I would like to set up an MCMC workflow using Distributed.

I have a Julia script that does the following:

  1. load all packages
  2. load the data
  3. run an MCMC chain, with index i, for i in 1:5
  4. save the result in some_chain_$i.jld2
  5. done! send the user a message.

I would like parallelize step 3 with Distributed. Is there a tutorial that would get me started? I have never used this package before, so sorry if not all questions make sense.

I am running everything on a single server which I fully control, so processes are local.
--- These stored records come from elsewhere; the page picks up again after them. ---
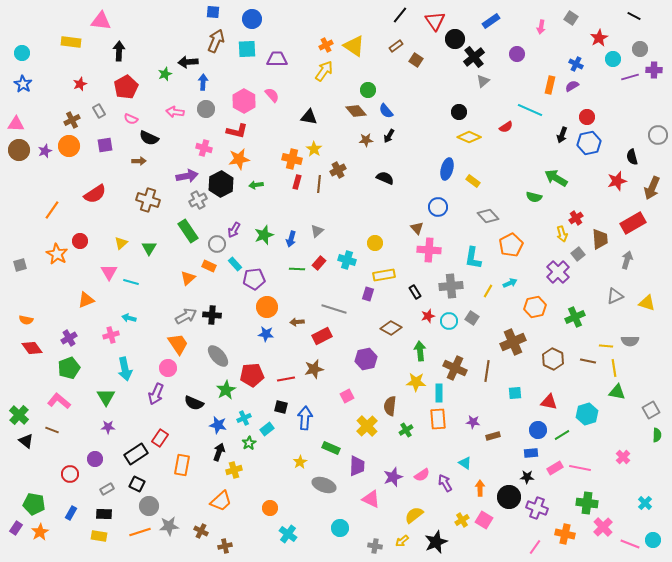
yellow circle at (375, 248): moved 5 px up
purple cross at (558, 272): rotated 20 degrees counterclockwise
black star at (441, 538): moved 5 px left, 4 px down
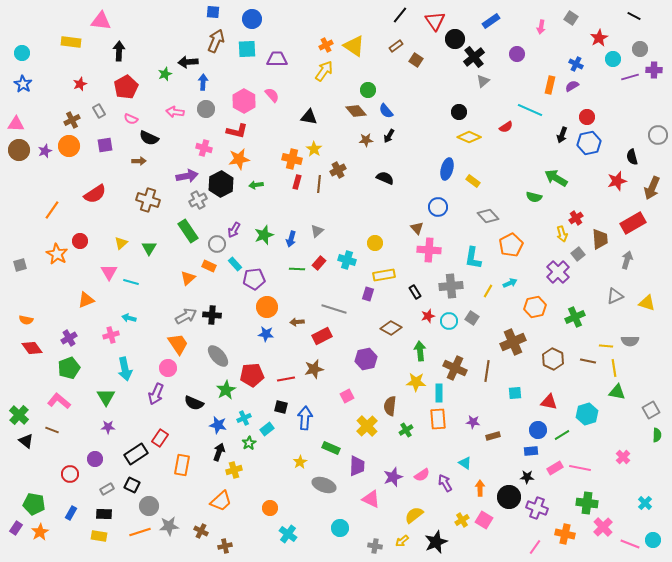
blue rectangle at (531, 453): moved 2 px up
black square at (137, 484): moved 5 px left, 1 px down
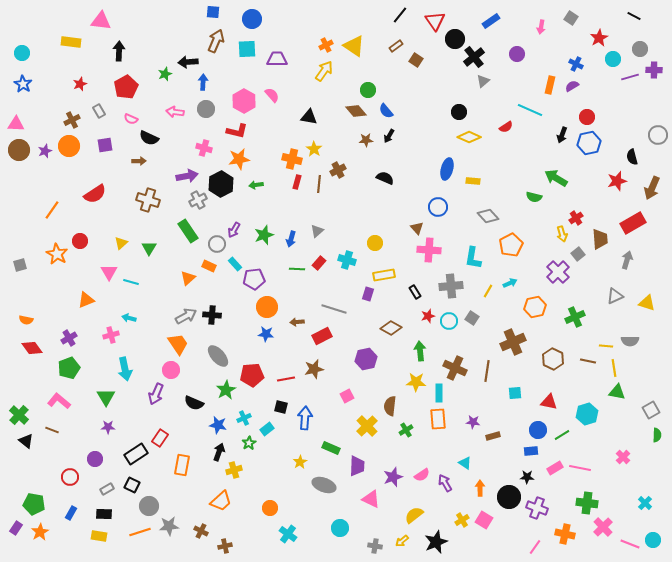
yellow rectangle at (473, 181): rotated 32 degrees counterclockwise
pink circle at (168, 368): moved 3 px right, 2 px down
red circle at (70, 474): moved 3 px down
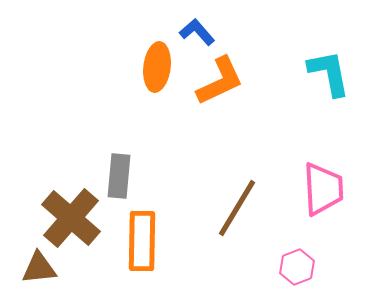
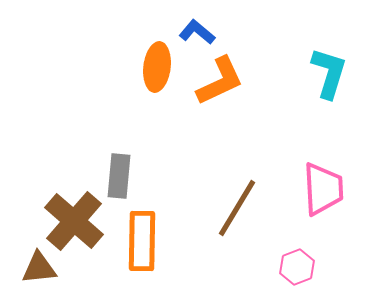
blue L-shape: rotated 9 degrees counterclockwise
cyan L-shape: rotated 28 degrees clockwise
brown cross: moved 3 px right, 3 px down
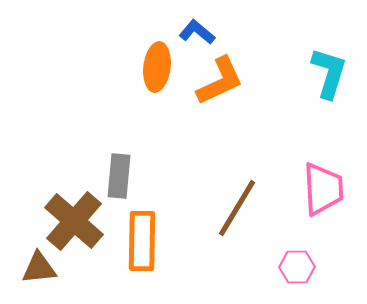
pink hexagon: rotated 20 degrees clockwise
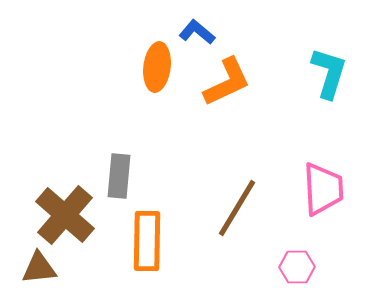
orange L-shape: moved 7 px right, 1 px down
brown cross: moved 9 px left, 6 px up
orange rectangle: moved 5 px right
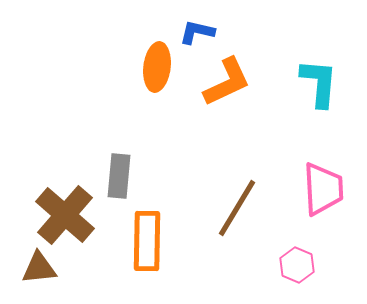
blue L-shape: rotated 27 degrees counterclockwise
cyan L-shape: moved 10 px left, 10 px down; rotated 12 degrees counterclockwise
pink hexagon: moved 2 px up; rotated 24 degrees clockwise
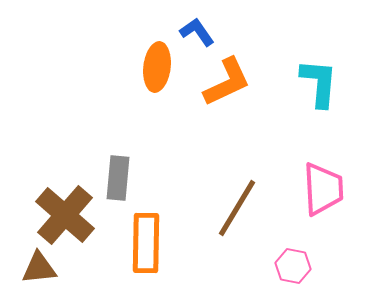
blue L-shape: rotated 42 degrees clockwise
gray rectangle: moved 1 px left, 2 px down
orange rectangle: moved 1 px left, 2 px down
pink hexagon: moved 4 px left, 1 px down; rotated 12 degrees counterclockwise
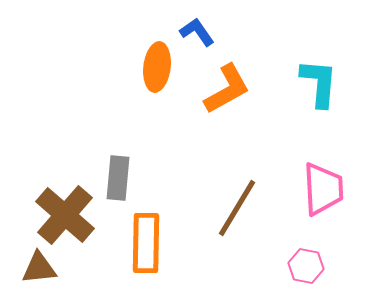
orange L-shape: moved 7 px down; rotated 4 degrees counterclockwise
pink hexagon: moved 13 px right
Is it sufficient to just use addprocs(5) with the local manager?

Is it enough if I load packages using @everywhere?

For the core computation, can I just do something like this:

remotes = [remotecall(my_mcmc_runner, i, data, logdensity) for i in 1:5]
map(fetch, remotes)

to automatically finish when all tasks are done?

Slight tangent, but IIUC Pidgeons.jl is essentially a distributed MCMC engine Custom MCMC · Pigeons.jl

Thanks, but that’s not what I want to do, I want to use DynamicHMC.jl.

I just need help with Distributed, as explained above.

MCMC is just the context, to indicate the kind of parallelism.

Not a direct answer, but consider using DistributedNext.jl instead. Much faster to start a worker and other nice improvements.

2 Likes

To answer these questions: Yes to all of them.

Perhaps consider controlling the RNGs of your workers. I don’t think you can realistically have 2 of them start with the same seed but for reproducability it of course beneficial nonetheless.

1 Like